▶ **HOW TO COMPLETE THIS TASK**
Please repeat, exactly as written, the line containing "ring dip: (227, 2)" and every line after it through the end of the records below, leaving out any pictures.

(Named joint coordinates)
◇ ◇ ◇

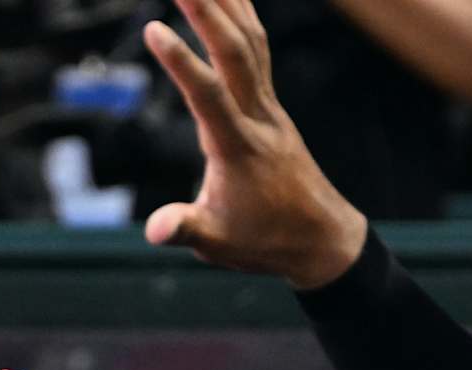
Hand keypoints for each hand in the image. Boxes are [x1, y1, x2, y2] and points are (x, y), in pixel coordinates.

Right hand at [142, 0, 368, 289]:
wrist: (319, 238)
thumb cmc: (263, 240)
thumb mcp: (216, 244)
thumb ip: (185, 229)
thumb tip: (154, 231)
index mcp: (237, 148)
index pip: (207, 96)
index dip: (181, 62)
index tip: (152, 28)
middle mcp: (258, 118)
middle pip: (234, 51)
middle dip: (207, 9)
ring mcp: (268, 107)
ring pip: (250, 41)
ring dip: (227, 2)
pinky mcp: (270, 104)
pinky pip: (257, 48)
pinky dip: (244, 15)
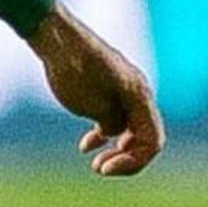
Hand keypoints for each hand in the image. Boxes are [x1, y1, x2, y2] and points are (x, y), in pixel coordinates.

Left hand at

◇ ◇ ◇

▶ **EXERCISE RESPONSE**
ring dip: (227, 2)
pinky mcp: (270, 104)
pinky pip: (257, 48)
pinky dip: (244, 15)
Hand keypoints for each hand in the image. Boxes are [x1, y1, x2, y2] and points are (x, y), in pixel coordinates.

Left hand at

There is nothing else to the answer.